* [JOB ITEM]
Every line that includes the word "คาดตร" needs to be copied from the listing.

......

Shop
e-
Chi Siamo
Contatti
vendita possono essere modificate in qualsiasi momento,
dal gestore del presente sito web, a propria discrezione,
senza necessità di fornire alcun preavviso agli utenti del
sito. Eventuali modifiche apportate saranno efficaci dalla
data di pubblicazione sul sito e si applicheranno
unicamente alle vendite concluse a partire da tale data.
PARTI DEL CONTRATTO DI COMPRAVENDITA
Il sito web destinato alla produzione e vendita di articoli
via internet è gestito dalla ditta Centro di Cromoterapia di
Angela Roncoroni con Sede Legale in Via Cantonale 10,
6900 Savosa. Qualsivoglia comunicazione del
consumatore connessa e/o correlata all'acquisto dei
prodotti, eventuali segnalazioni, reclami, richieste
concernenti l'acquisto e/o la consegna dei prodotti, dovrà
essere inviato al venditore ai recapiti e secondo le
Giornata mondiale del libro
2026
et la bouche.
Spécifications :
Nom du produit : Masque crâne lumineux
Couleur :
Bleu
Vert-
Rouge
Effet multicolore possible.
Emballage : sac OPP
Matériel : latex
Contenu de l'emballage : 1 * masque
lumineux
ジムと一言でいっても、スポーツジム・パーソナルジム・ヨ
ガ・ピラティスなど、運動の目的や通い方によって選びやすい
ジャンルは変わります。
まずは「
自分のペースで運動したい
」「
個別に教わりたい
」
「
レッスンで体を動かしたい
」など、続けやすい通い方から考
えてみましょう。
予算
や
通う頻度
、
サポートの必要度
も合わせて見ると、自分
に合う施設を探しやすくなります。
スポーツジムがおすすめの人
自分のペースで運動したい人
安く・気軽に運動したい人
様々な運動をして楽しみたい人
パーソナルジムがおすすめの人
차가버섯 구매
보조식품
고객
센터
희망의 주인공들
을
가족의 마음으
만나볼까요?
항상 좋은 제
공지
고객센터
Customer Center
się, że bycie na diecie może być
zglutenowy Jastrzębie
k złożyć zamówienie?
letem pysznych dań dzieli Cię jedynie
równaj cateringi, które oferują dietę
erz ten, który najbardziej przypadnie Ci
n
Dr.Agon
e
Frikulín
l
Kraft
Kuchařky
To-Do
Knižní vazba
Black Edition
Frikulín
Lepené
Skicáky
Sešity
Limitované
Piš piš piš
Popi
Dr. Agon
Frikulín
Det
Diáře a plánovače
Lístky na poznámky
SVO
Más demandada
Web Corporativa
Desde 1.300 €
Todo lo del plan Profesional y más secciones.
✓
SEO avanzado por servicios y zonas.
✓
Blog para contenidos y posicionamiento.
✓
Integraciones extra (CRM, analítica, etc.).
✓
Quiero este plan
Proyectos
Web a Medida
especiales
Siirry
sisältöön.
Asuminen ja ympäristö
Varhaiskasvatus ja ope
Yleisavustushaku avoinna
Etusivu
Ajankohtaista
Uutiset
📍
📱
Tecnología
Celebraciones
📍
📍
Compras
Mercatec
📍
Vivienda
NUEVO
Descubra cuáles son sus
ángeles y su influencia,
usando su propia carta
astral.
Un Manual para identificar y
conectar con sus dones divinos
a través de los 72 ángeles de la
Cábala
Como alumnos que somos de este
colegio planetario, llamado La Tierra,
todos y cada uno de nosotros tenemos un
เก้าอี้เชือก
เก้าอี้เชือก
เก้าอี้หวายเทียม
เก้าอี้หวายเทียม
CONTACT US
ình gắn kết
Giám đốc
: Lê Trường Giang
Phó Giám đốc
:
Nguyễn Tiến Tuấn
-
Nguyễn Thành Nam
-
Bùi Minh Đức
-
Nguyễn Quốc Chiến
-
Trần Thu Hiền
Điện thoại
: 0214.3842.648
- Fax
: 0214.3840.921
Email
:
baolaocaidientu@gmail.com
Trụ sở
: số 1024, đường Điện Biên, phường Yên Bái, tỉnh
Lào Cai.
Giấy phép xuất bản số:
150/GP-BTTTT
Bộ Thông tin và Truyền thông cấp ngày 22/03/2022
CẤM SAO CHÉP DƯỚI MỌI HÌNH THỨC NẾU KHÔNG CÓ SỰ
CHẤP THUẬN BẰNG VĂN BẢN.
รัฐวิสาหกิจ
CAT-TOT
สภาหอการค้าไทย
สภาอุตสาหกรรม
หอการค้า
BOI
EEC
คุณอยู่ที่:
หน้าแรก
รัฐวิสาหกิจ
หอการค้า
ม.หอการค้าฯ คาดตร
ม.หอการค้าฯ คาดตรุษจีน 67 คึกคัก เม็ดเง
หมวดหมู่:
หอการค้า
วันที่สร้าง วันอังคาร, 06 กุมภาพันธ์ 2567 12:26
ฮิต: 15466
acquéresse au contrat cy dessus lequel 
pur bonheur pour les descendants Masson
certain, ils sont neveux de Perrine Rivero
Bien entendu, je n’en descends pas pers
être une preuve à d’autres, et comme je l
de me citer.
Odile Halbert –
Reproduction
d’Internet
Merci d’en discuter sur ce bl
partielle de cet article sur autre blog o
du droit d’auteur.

......

* [THE ANSWER]
ม.หอการค้าฯ คาดตร
ม.หอการค้าฯ คาดตรุษจีน 67 คึกคัก เม็ดเง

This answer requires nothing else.